What do you mean by "barely" respecting robots.txt? Wouldn't that be more binary...

unsnap_biceps · 2025-01-18T19:38:25 1737229105

I believe that a number of AI bots only respect robot.txt entries that explicitly define their static user agent name. They ignore wildcards in user agents.

That counts as barely imho.

I found this out after OpenAI was decimating my site and ignoring the wildcard deny all. I had to add entires specifically for their three bots to get them to stop.

joecool1029 · 2025-01-18T20:53:43 1737233623

Even some non-profit ignore it now, Internet Archive stopped respecting it years ago: https://blog.archive.org/2017/04/17/robots-txt-meant-for-sea...

SR2Z · 2025-01-18T21:56:05 1737237365

IA actually has technical and moral reasons to ignore robots.txt. Namely, they want to circumvent this stuff because their goal is to archive EVERYTHING.

prinny_ · 2025-01-18T23:15:57 1737242157

Isn’t this a weak argument? OpenAI could also say their goal is to learn everything, feed it to AI, advance humanity etc etc.

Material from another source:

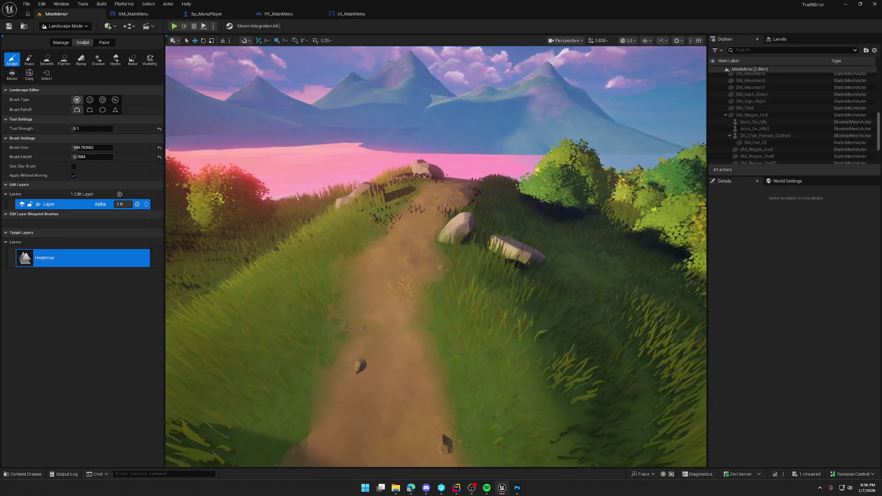
scroll(435, 256, up, 5)
scroll(557, 289, down, 3)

compootr · 2025-01-18T23:58:52 1737244732

OAI is using others' work to resell it in models. IA uses it to presrrve the history of the web

there is a case to be made about the value of the traffic you'll get from oai search though...

SR2Z · 2025-01-24T19:50:48 1737748248

It does depend a lot on how you feel about IA's integrity :P

amarcheschi · 2025-01-18T22:45:38 1737240338

I also don't think they hit servers repeatedly so much

AnonC · 2025-01-19T01:36:16 1737250576

As I recall, this is outdated information. Internet Archive does respect robots.txt and will remove a site from its archive based on robots.txt. I have done this a few years after your linked blog post to get an inconsequential site removed from archive.org.

dredmorbius · 2025-01-19T23:13:50 1737328430

The most recent notice IA have blogged was in 2017, and there's no indication that the service has reversed course on robots.txt since.

<https://blog.archive.org/?s=robots.txt>

noman-land · 2025-01-18T20:12:24 1737231144

This is highly annoying and rude. Is there a complete list of all known bots and crawlers?

jsheard · 2025-01-18T20:13:14 1737231194

https://darkvisitors.com/agents

https://github.com/ai-robots-txt/ai.robots.txt

LukeShu · 2025-01-18T20:07:15 1737230835

Amazonbot doesn't respect the `Crawl-Delay` directive. To be fair, Crawl-Delay is non-standard, but it is claimed to be respected by the other 3 most aggressive crawlers I see.

And how often does it check robots.txt? ClaudeBot will make hundreds of thousands of requests before it re-checks robots.txt to see that you asked it to please stop DDoSing you.

mariusor · 2025-01-19T08:43:32 1737276212

One would think they'd at least respect the cache-control directives. Those have been in the web standards since forever.

Animats · 2025-01-18T21:58:11 1737237491

Here's Google, complaining of problems with pages they want to index but I blocked with robots.txt.

    New reason preventing your pages from being indexed

    Search Console has identified that some pages on your site are not being indexed 
    due to the following new reason:

        Indexed, though blocked by robots.txt

    If this reason is not intentional, we recommend that you fix it in order to get
    affected pages indexed and appearing on Google.
    Open indexing report
    Message type: [WNC-20237597]

smarnach · 2025-01-19T14:47:50 1737298070

They are not complaining. You configured Google Search Console to notify you about problems that affect the search ranking of your site, and that's what they do. if you don't want to receive these messages, turn them off in Google Search Console.